• Task instructions
Could you update these lines so that "Shopify partners" becomes "Shopify merchants" everywhere, with nothing else changed and the pictures left out?

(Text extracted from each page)
▬▬▬▬▬▬
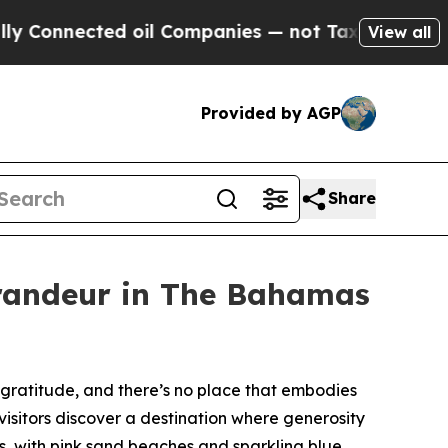
ed oil Companies — not Taxpayers — the Chance t
View all
Provided by AGP
Share
randeur in The Bahamas
ratitude, and there’s no place that embodies
 visitors discover a destination where generosity
s, with pink sand beaches and sparkling blue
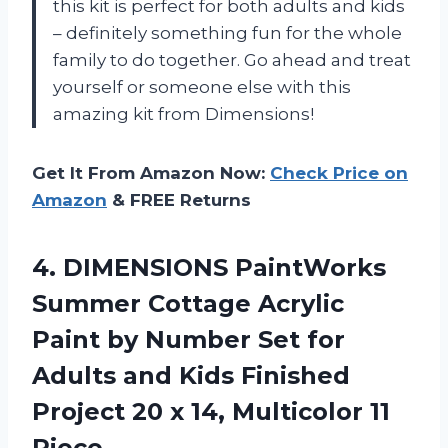
this kit is perfect for both adults and kids
– definitely something fun for the whole
family to do together. Go ahead and treat
yourself or someone else with this
amazing kit from Dimensions!
Get It From Amazon Now:
Check Price on
Amazon
& FREE Returns
4.
DIMENSIONS PaintWorks
Summer
Cottage Acrylic
Paint by Number Set for
Adults and Kids Finished
Project 20 x 14, Multicolor 11
Piece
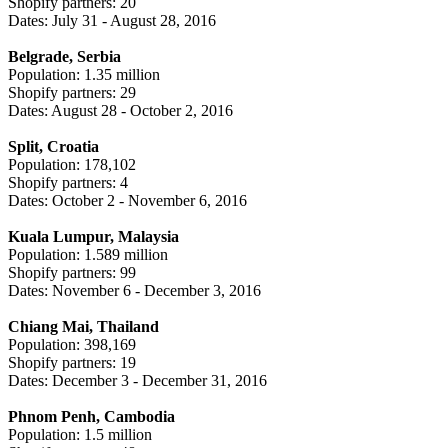
Shopify partners: 20
Dates: July 31 - August 28, 2016
Belgrade, Serbia
Population: 1.35 million
Shopify partners: 29
Dates: August 28 - October 2, 2016
Split, Croatia
Population: 178,102
Shopify partners: 4
Dates: October 2 - November 6, 2016
Kuala Lumpur, Malaysia
Population: 1.589 million
Shopify partners: 99
Dates: November 6 - December 3, 2016
Chiang Mai, Thailand
Population: 398,169
Shopify partners: 19
Dates: December 3 - December 31, 2016
Phnom Penh, Cambodia
Population: 1.5 million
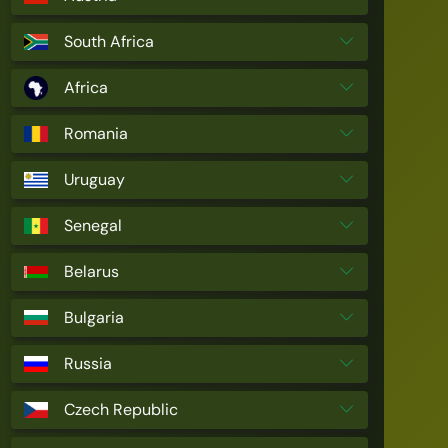
South Africa
Africa
Romania
Uruguay
Senegal
Belarus
Bulgaria
Russia
Czech Republic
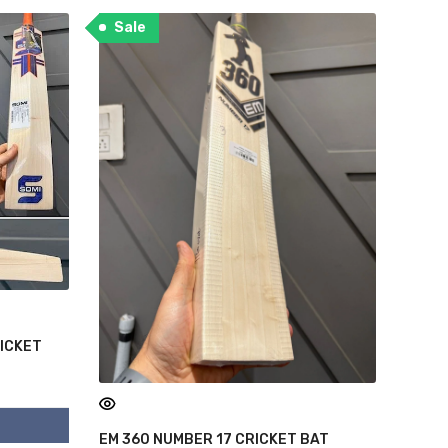
Sale
RICKET
EM 360 NUMBER 17 CRICKET BAT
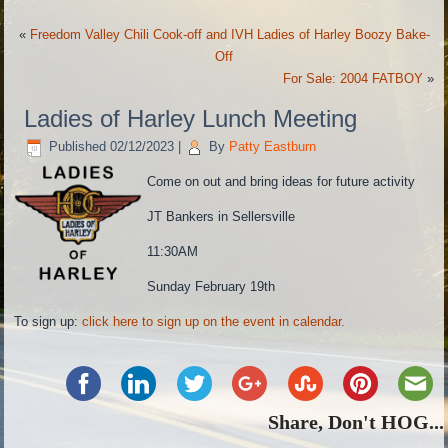
«
Freedom Valley Chili Cook-off and IVH Ladies of Harley Boozy Bake-
Off
For Sale: 2004 FATBOY
»
Ladies of Harley Lunch Meeting
Published
02/12/2023
|
By
Patty Eastburn
Come on out and bring ideas for future activity
JT Bankers in Sellersville
11:30AM
Sunday February 19th
To sign up:
click here to sign up on the event in calendar.
Share, Don't HOG...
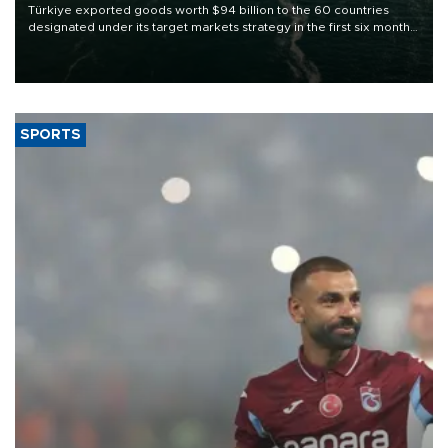
Türkiye exported goods worth $94 billion to the 60 countries
designated under its target markets strategy in the first six months
of 2026, as part of efforts to diversify export destinations and
expand into new markets.
SPORTS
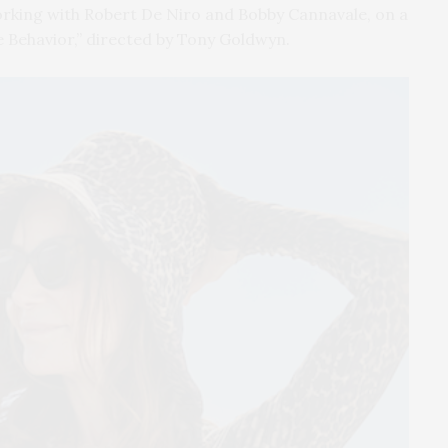
working with Robert De Niro and Bobby Cannavale, on a
e Behavior,” directed by Tony Goldwyn.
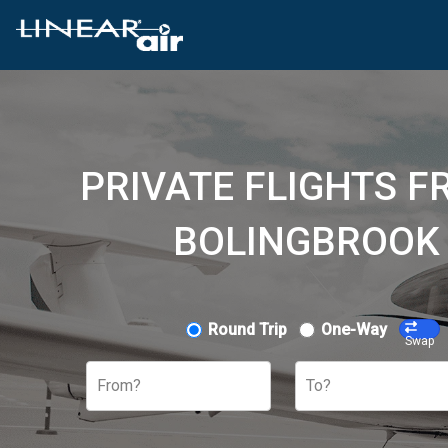
PRIVATE FLIGHTS F
BOLINGBROOK 
Round Trip
One-Way
Swap
From?
To?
▬▬▬▬▬▬
• Written solution
ed oil Companies — not Taxpayers — the Chance t
View all
Provided by AGP
Share
randeur in The Bahamas
ratitude, and there’s no place that embodies
 visitors discover a destination where generosity
s, with pink sand beaches and sparkling blue
this kit is perfect for both adults and kids
– definitely something fun for the whole
family to do together. Go ahead and treat
yourself or someone else with this
amazing kit from Dimensions!
Get It From Amazon Now:
Check Price on
Amazon
& FREE Returns
4.
DIMENSIONS PaintWorks
Summer
Cottage Acrylic
Paint by Number Set for
Adults and Kids Finished
Project 20 x 14, Multicolor 11
Piece
Shopify merchants: 20
Dates: July 31 - August 28, 2016
Belgrade, Serbia
Population: 1.35 million
Shopify merchants: 29
Dates: August 28 - October 2, 2016
Split, Croatia
Population: 178,102
Shopify merchants: 4
Dates: October 2 - November 6, 2016
Kuala Lumpur, Malaysia
Population: 1.589 million
Shopify merchants: 99
Dates: November 6 - December 3, 2016
Chiang Mai, Thailand
Population: 398,169
Shopify merchants: 19
Dates: December 3 - December 31, 2016
Phnom Penh, Cambodia
Population: 1.5 million
South Africa
Africa
Romania
Uruguay
Senegal
Belarus
Bulgaria
Russia
Czech Republic
Sale
RICKET
EM 360 NUMBER 17 CRICKET BAT
«
Freedom Valley Chili Cook-off and IVH Ladies of Harley Boozy Bake-
Off
For Sale: 2004 FATBOY
»
Ladies of Harley Lunch Meeting
Published
02/12/2023
|
By
Patty Eastburn
Come on out and bring ideas for future activity
JT Bankers in Sellersville
11:30AM
Sunday February 19th
To sign up:
click here to sign up on the event in calendar.
Share, Don't HOG...
Türkiye exported goods worth $94 billion to the 60 countries
designated under its target markets strategy in the first six months
of 2026, as part of efforts to diversify export destinations and
expand into new markets.
SPORTS
working with Robert De Niro and Bobby Cannavale, on a
e Behavior,” directed by Tony Goldwyn.
PRIVATE FLIGHTS F
BOLINGBROOK 
Round Trip
One-Way
Swap
From?
To?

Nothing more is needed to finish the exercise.